Type-I-interferon-driven inflammation reduces gut tryptophan absorption, platelet hyperactivation depletes the body's main serotonin store, and MAO turnover increases – all plausible routes to lower circulating serotonin. Disrupted vagal signaling from this is proposed to impair hippocampal function, contributing to brain fog, memory problems, and fatigue.
Caveat: the most-cited quantitative study (Wong et al., Cell 2023) has been challenged on methodological grounds – incomplete platelet depletion may have inflated absolute values 30–60× above biological plausibility (Andres et al., J Inflamm Res 2024). A separate cohort of 457 controls found no significant serotonin reduction. The direction (lower in Long COVID) is plausible and mechanistically supported; the exact magnitude is not settled.
Intracortical inhibitory (GABAergic) signaling appears impaired in post-acute COVID syndrome, measured via MEGA-PRESS MRS in occipital cortex. Combined with excess glutamate, this points toward a cortical excitation/inhibition imbalance that may underlie hyperarousal, anxiety, and reduced inhibition of excitatory signaling.
Data: Long COVID (n=18) had significantly lower occipital GABA+/water ratio than controls (n=20), F(1,33)=6.15, p=0.018. Exact means are reported only in a figure, not extractable as text.
A 2025 review proposes cholinergic dysfunction – via impaired nicotinic acetylcholine receptor (nAChR) signaling – as a potentially central mechanism, since cholinergic tone modulates the release of dopamine, serotonin, glutamate, and GABA. This could help explain the overlapping symptom pattern (cognition, dysautonomia, fatigue) shared across Long COVID and ME/CFS.
Data: The one case-control study with a quantitative autoantibody assay (anti-muscarinic receptor M3, n=100 Long COVID vs n=20 controls) did not reach statistical significance (p>0.05), though a related beta2-adrenergic receptor autoantibody trended toward elevation (p=0.0634). Reported here transparently rather than selectively.

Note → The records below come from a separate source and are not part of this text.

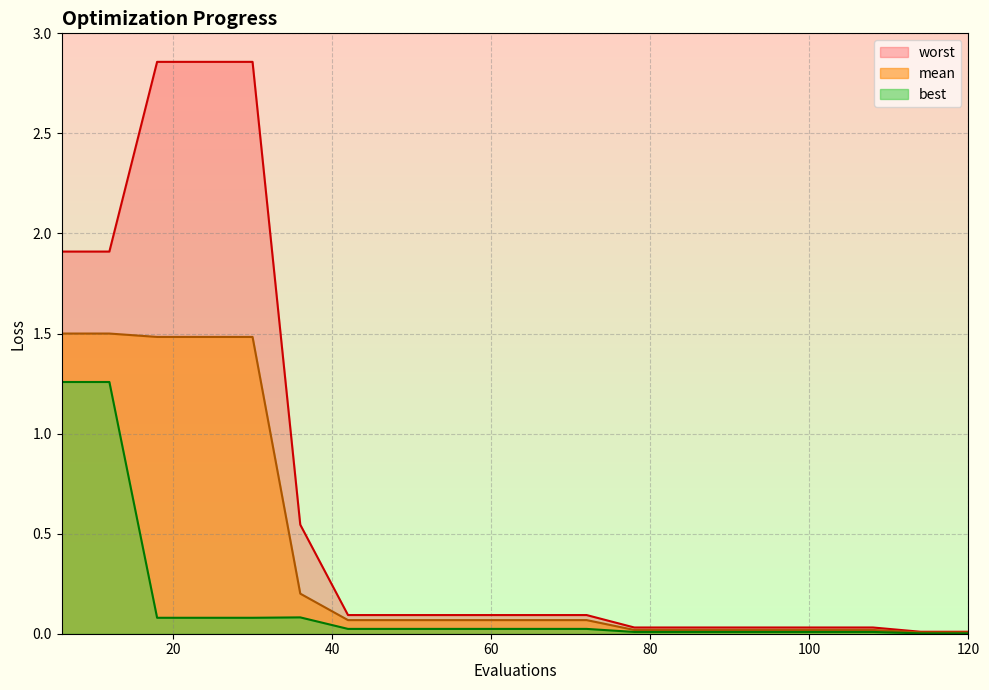

Which series changed the most between 18 and 24?

mean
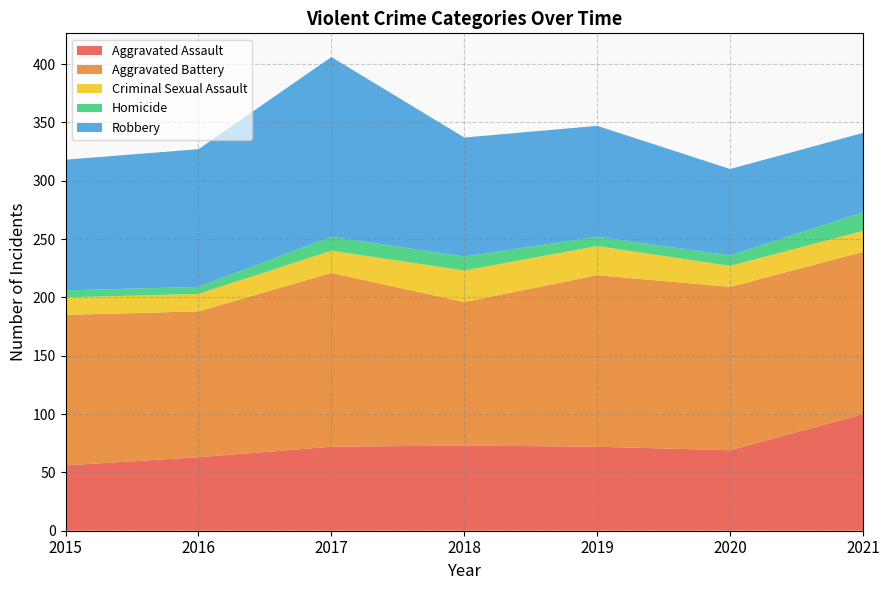

Reading left to right, list all the values displayed in this chart.

Aggravated Assault: 2015=56	2016=63	2017=72	2018=73	2019=72	2020=69	2021=100
Aggravated Battery: 2015=129	2016=125	2017=149	2018=123	2019=147	2020=140	2021=139
Criminal Sexual Assault: 2015=15	2016=15	2017=19	2018=27	2019=25	2020=18	2021=18
Homicide: 2015=6	2016=6	2017=12	2018=12	2019=8	2020=9	2021=16
Robbery: 2015=112	2016=118	2017=154	2018=102	2019=95	2020=74	2021=68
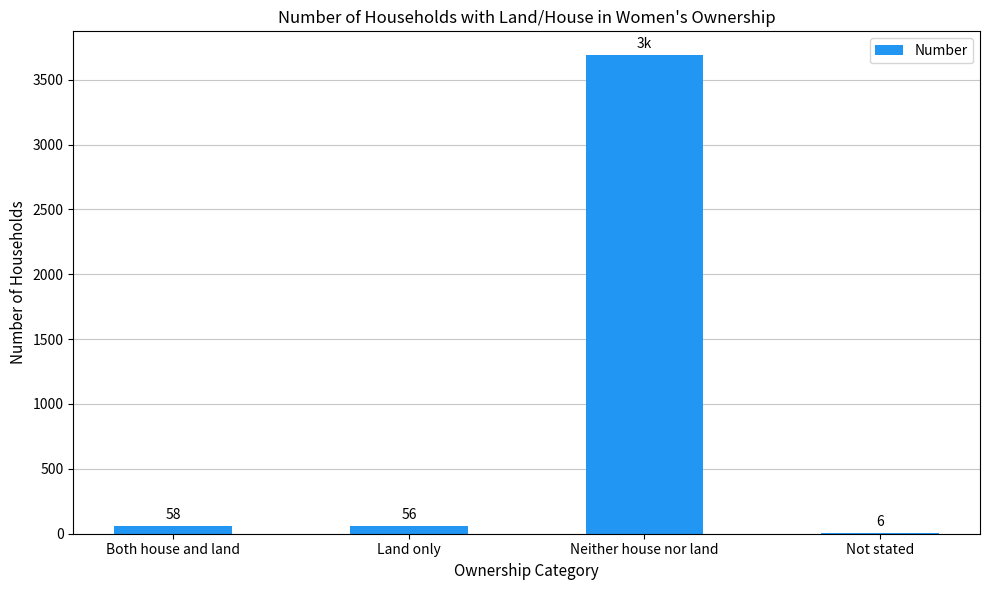

Reading left to right, extract all data points from this chart.

Both house and land=58	Land only=56	Neither house nor land=3688	Not stated=6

Signs of catecholamine dysregulation are well-documented in Long COVID dysautonomia, particularly the POTS-like phenotype: orthostatic intolerance, palpitations, and autonomic imbalance, plausibly linked to endothelial dysfunction and altered cerebral blood flow.
Data: No matched case-control study with clean mean±SD plasma/CSF norepinephrine (Long COVID vs healthy controls) was found. A deep-phenotyping study found 38% of Long-COVID-POTS patients (n=24) met the >600 pg/mL standing norepinephrine threshold that clinically defines "hyperadrenergic POTS" – a subset finding, not a population mean comparison.
Mast cell activation syndrome (MCAS) or mast cell hyperactivation is prevalent in a subset of Long COVID patients, plausibly driving neuroinflammation, allergic-type symptoms, cardiovascular issues, GI problems, brain fog, and fatigue. Many patients report symptomatic improvement with H1/H2 antihistamines, which is suggestive but not diagnostic of a histamine-driven mechanism.
Data: No verified case-control study with matched mean±SD plasma histamine (Long COVID vs healthy controls) was found. Elevated histamine (case series, ~34% of tested patients) and MCAS-consistent symptom prevalence are documented, but not as a population-level quantitative comparison.